Gupta-linked finance chief quits Transnet
• Pita cites his poor health as reason • Says Gordhan’s call for new leadership played a role
In what is seen as the start of efforts to reverse state-capture at Transnet, the company’s group chief financial officer, Garry Pita, resigned with immediate effect on Thursday, citing “deteriorating” health.
In his resignation letter, seen by Business Day, Pita also mentioned a call for “new leadership” at the state-owned company by Public Enterprises Minister Pravin Gordhan at a board meeting on Tuesday as a reason for his departure.
Transnet spokesman Molatwane Likethe confirmed Pita’s resignation, saying that Mark Gregg-McDonald would take over as interim chief financial officer.
Pita read text messages sent to him on Thursday afternoon, but did not respond to requests for comment. Pita was implicated as allegedly involved in state capture by the Gupta family and their associates.
He was appointed acting group chief financial officer in August 2015 and confirmed to the position in February 2016. He had previously held the position of group chief supply chain officer and worked for Transnet for 12 years.
“I advised you last year [2017] of my intentions to resign from the company as my health was deteriorating under the significant strain and pressure that comes with the job and this has also had a very negative impact on my family,” Pita wrote in his letter, addressed to board chairwoman Linda Mabaso and group CEO Siyabonga Gama.
He said a decline in his health had led to his doctor advising him to change careers.
“Yesterday, as a board we met the new minister of DPE [Public Enterprises Minister Gordhan] who made it clear Transnet needs new leadership and needs to start a new path. With that in mind I hereby tender my resignation with immediate effect as I feel that physically I can no longer continue.”

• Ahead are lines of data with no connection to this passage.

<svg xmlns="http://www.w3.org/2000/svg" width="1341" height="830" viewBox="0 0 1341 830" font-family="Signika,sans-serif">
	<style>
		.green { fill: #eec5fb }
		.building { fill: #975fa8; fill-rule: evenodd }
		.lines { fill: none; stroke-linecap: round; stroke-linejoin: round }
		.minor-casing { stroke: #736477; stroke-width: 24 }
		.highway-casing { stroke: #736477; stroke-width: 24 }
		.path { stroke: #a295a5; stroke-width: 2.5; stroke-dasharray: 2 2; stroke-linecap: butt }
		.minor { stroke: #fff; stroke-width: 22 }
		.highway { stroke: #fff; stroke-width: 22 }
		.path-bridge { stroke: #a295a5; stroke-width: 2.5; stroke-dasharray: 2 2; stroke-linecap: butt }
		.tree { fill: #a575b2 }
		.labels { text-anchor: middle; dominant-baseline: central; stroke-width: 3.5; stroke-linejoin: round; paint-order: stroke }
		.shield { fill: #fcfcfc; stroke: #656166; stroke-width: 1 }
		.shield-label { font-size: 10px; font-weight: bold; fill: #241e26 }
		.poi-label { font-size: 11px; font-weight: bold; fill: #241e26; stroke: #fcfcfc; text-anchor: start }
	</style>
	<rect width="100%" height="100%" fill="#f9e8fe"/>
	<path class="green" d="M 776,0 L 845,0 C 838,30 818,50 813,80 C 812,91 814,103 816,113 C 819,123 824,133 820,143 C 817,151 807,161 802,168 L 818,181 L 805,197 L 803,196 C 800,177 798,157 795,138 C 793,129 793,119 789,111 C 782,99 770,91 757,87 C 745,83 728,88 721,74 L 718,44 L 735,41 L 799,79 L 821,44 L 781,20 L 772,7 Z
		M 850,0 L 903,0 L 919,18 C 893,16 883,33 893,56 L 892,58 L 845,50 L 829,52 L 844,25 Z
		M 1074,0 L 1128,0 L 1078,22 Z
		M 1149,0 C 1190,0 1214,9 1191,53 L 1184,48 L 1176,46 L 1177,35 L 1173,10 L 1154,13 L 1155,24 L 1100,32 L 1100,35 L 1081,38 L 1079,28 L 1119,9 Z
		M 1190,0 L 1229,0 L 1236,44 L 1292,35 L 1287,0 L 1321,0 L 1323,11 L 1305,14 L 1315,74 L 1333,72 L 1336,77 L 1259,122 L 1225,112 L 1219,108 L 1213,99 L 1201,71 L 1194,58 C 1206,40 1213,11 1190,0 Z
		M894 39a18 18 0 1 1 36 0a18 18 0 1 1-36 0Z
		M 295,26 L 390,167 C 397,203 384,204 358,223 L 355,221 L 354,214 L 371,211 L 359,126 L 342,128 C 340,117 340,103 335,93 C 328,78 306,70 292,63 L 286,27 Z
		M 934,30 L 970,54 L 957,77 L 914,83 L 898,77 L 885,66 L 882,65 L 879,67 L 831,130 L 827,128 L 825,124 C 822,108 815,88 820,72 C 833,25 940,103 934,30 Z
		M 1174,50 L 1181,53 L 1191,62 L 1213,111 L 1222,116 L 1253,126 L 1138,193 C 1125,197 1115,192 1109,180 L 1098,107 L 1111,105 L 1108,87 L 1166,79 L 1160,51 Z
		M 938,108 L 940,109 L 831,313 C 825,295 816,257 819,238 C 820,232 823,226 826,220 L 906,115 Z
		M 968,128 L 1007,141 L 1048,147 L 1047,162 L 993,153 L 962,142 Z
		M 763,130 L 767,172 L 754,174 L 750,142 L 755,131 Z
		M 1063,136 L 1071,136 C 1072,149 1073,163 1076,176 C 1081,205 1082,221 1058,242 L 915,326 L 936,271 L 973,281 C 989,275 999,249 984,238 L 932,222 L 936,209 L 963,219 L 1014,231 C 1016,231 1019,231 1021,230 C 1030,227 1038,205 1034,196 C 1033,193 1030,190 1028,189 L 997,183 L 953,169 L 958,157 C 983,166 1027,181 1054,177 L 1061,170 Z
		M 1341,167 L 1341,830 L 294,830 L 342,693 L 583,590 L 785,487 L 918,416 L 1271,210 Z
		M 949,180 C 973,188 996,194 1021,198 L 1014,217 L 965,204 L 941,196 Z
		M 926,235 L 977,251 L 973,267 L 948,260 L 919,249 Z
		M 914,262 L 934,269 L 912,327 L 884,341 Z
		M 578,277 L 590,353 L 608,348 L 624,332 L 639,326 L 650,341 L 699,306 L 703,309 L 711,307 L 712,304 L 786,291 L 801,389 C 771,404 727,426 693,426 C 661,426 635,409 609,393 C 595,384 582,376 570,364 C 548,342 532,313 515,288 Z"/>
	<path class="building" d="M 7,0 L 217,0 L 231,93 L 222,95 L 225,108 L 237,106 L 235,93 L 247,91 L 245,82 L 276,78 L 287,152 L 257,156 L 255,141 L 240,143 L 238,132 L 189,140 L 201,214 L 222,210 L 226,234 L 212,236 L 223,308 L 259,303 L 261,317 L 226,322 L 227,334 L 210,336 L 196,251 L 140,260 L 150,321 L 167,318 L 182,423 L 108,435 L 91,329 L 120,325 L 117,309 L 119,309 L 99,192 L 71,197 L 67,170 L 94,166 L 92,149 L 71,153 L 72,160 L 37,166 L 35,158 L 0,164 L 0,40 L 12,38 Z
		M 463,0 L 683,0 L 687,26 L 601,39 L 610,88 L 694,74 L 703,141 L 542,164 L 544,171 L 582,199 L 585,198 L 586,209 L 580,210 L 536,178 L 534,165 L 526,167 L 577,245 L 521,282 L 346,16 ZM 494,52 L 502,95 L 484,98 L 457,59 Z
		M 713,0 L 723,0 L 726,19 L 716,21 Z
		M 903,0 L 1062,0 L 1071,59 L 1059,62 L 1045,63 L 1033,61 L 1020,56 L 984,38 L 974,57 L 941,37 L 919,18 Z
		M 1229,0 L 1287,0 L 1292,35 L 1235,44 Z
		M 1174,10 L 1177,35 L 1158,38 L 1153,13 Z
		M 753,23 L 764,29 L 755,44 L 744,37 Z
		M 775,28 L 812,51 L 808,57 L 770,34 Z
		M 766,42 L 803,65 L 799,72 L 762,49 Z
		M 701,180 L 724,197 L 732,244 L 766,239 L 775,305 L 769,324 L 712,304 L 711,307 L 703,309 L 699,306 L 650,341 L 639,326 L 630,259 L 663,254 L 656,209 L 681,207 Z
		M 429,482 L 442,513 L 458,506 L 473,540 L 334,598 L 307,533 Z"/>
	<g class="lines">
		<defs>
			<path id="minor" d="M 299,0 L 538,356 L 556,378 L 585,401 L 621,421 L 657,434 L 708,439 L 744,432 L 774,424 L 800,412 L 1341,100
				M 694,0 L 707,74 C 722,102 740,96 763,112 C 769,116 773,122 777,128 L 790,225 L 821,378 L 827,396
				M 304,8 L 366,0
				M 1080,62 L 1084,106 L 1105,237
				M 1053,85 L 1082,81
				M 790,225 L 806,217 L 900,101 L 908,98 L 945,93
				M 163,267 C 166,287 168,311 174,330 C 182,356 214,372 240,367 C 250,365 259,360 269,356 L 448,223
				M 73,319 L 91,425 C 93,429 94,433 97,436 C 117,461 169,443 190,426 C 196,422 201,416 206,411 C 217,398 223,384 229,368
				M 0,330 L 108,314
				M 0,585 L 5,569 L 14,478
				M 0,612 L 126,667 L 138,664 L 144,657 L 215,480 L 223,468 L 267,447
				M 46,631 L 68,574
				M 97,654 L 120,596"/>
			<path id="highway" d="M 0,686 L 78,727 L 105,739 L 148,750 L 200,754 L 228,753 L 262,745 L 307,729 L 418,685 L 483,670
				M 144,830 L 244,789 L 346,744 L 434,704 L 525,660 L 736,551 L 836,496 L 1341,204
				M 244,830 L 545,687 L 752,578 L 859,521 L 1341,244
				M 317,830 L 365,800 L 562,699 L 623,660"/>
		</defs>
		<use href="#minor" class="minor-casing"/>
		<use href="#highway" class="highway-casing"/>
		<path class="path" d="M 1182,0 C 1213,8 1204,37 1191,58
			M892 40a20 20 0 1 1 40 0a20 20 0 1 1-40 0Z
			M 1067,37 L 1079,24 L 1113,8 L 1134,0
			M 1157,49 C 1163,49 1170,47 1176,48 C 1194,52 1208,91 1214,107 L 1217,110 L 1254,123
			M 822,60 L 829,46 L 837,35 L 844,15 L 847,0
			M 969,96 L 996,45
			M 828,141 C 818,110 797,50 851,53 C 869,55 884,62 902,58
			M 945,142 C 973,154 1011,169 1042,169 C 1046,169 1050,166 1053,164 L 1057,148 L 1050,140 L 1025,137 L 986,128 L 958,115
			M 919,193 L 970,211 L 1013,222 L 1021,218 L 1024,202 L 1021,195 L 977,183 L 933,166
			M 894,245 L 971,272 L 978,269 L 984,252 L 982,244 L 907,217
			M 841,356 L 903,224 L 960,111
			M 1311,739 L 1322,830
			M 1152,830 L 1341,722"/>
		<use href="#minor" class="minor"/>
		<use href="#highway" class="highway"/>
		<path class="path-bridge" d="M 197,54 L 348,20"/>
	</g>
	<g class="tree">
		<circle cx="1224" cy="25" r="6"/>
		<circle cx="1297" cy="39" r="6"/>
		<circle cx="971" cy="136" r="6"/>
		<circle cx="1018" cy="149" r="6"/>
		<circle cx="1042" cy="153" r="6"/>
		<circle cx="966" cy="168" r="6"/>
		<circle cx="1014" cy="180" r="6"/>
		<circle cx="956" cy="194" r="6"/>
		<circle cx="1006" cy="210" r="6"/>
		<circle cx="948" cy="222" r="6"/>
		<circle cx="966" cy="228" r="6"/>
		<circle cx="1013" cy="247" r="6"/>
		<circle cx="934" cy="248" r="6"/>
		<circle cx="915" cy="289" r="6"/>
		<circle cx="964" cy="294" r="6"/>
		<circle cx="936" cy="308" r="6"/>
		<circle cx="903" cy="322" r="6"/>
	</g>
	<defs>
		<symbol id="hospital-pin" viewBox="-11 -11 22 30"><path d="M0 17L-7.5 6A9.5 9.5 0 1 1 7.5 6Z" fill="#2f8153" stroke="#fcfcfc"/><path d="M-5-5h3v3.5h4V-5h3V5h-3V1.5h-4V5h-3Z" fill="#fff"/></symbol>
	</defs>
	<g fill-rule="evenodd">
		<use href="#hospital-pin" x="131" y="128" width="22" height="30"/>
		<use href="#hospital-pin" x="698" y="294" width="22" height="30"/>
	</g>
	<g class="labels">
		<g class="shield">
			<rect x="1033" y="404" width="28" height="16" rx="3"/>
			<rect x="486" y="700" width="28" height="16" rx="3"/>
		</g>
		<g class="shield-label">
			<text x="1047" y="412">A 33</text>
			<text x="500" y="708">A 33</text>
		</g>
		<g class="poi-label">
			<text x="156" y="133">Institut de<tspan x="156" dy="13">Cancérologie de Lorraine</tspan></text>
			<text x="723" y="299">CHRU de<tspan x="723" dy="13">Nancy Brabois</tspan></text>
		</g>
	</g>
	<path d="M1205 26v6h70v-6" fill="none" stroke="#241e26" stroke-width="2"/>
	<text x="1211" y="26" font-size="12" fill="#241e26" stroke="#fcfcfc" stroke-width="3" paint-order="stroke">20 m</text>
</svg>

Documents from whistleblowers have revealed that Pita
signed off on several invoices totalling R74m paid to Trillian, a boutique financial firm at the time owned by Gupta lieutenant Salim Essa.
He also signed off on a deal with global software giant SAP that resulted in Gupta company CAD House netting a R100m “sales commission”.
While Pita has maintained his innocence and denied wrongdoing, his role in deals that allegedly benefited the Gupta family is yet to be investigated by law-enforcement agencies.
Gama thanked Pita for his “valuable contribution and commitment towards the sustainable turnaround of Transnet”. Gordhan was appointed to public enterprises by President Cyril Ramaphosa in February after a brief stint as a backbencher as part of Ramaphosa’s first cabinet reshuffle after assuming office.
A new Eskom board was widely welcomed as a sign that Ramaphosa was intent on breaking with the past. Now, it seems, that a new board at Transnet is imminent.
Last week, Gordhan, who is on a drive to clean up stateowned enterprises, appointed a new board at Denel. This was also positively received. The acting public enterprises director- general, Makgola Makololo , said on Thursday that Pita’s resignation did not absolve him of accountability if he was found to have played a role in how Transnet became a “target for state capture”.
“The minister has welcomed the resignation,” said Makololo, who is standing in for the current director-general Richard Seleke, who is on leave.
A public enterprises spokesman could on Thursday night not clarify the nature of Seleke’s leave.
According to Mokololo: “Transnet has been faced by a series of allegations of deep corruption and malfeasance with highly suspicious and questionable financial transactions to the detriment of Transnet and its reputation.”
Makololo said the Transnet board had yet to provide an explanation of these transactions, including a R50bn locomotive tender from which the Gupta family allegedly earned as much as R5bn in kickbacks.
“It also needs to explain how it had exercised its fiduciary duties in the context of a plethora of information in the public domain showing how Transnet became a target for state capture,” she said.